§ **Problem**:
Would you transcribe each entry exactly as it stands, omitting the pictures?
╭─ Information
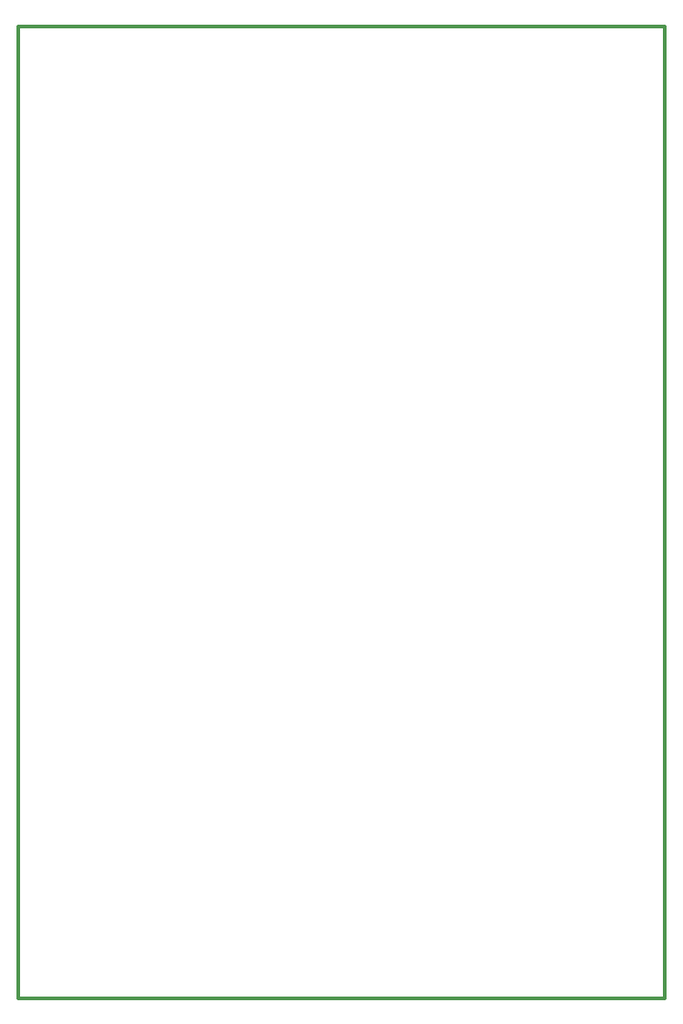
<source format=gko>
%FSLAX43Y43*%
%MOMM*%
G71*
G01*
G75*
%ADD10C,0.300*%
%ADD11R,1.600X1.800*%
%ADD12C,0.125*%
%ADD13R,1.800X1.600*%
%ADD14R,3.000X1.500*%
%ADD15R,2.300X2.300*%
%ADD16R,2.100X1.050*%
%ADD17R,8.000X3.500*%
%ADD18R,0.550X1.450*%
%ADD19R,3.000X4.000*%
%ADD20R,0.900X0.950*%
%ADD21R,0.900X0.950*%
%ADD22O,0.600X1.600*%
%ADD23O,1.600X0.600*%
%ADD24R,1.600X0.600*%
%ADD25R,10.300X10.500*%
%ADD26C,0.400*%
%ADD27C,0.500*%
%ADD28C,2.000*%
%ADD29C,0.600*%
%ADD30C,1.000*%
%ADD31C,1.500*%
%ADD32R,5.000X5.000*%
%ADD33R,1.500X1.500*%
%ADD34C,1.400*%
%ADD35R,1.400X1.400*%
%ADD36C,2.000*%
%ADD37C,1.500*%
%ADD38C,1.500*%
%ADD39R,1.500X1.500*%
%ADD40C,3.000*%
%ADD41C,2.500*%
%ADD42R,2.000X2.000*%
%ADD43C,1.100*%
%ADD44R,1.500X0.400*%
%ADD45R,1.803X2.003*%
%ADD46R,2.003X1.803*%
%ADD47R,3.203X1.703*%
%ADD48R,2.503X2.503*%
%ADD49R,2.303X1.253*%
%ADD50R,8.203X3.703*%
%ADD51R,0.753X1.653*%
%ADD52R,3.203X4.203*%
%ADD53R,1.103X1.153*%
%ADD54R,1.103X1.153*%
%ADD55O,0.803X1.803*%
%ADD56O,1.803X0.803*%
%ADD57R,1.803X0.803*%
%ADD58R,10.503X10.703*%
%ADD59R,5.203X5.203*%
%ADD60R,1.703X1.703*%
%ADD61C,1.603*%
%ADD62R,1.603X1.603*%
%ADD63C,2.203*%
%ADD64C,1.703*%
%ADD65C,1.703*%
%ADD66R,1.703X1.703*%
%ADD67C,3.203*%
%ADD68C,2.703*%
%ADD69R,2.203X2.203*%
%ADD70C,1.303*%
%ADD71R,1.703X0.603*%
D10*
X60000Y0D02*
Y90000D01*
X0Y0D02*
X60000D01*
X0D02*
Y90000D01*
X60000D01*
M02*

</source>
╰─
§ **Written answer**:
<source format=gko>
%FSLAX43Y43*%
%MOMM*%
G71*
G01*
G75*
%ADD10C,0.300*%
%ADD11R,1.600X1.800*%
%ADD12C,0.125*%
%ADD13R,1.800X1.600*%
%ADD14R,3.000X1.500*%
%ADD15R,2.300X2.300*%
%ADD16R,2.100X1.050*%
%ADD17R,8.000X3.500*%
%ADD18R,0.550X1.450*%
%ADD19R,3.000X4.000*%
%ADD20R,0.900X0.950*%
%ADD21R,0.900X0.950*%
%ADD22O,0.600X1.600*%
%ADD23O,1.600X0.600*%
%ADD24R,1.600X0.600*%
%ADD25R,10.300X10.500*%
%ADD26C,0.400*%
%ADD27C,0.500*%
%ADD28C,2.000*%
%ADD29C,0.600*%
%ADD30C,1.000*%
%ADD31C,1.500*%
%ADD32R,5.000X5.000*%
%ADD33R,1.500X1.500*%
%ADD34C,1.400*%
%ADD35R,1.400X1.400*%
%ADD36C,2.000*%
%ADD37C,1.500*%
%ADD38C,1.500*%
%ADD39R,1.500X1.500*%
%ADD40C,3.000*%
%ADD41C,2.500*%
%ADD42R,2.000X2.000*%
%ADD43C,1.100*%
%ADD44R,1.500X0.400*%
%ADD45R,1.803X2.003*%
%ADD46R,2.003X1.803*%
%ADD47R,3.203X1.703*%
%ADD48R,2.503X2.503*%
%ADD49R,2.303X1.253*%
%ADD50R,8.203X3.703*%
%ADD51R,0.753X1.653*%
%ADD52R,3.203X4.203*%
%ADD53R,1.103X1.153*%
%ADD54R,1.103X1.153*%
%ADD55O,0.803X1.803*%
%ADD56O,1.803X0.803*%
%ADD57R,1.803X0.803*%
%ADD58R,10.503X10.703*%
%ADD59R,5.203X5.203*%
%ADD60R,1.703X1.703*%
%ADD61C,1.603*%
%ADD62R,1.603X1.603*%
%ADD63C,2.203*%
%ADD64C,1.703*%
%ADD65C,1.703*%
%ADD66R,1.703X1.703*%
%ADD67C,3.203*%
%ADD68C,2.703*%
%ADD69R,2.203X2.203*%
%ADD70C,1.303*%
%ADD71R,1.703X0.603*%
D10*
X60000Y0D02*
Y90000D01*
X0Y0D02*
X60000D01*
X0D02*
Y90000D01*
X60000D01*
M02*

</source>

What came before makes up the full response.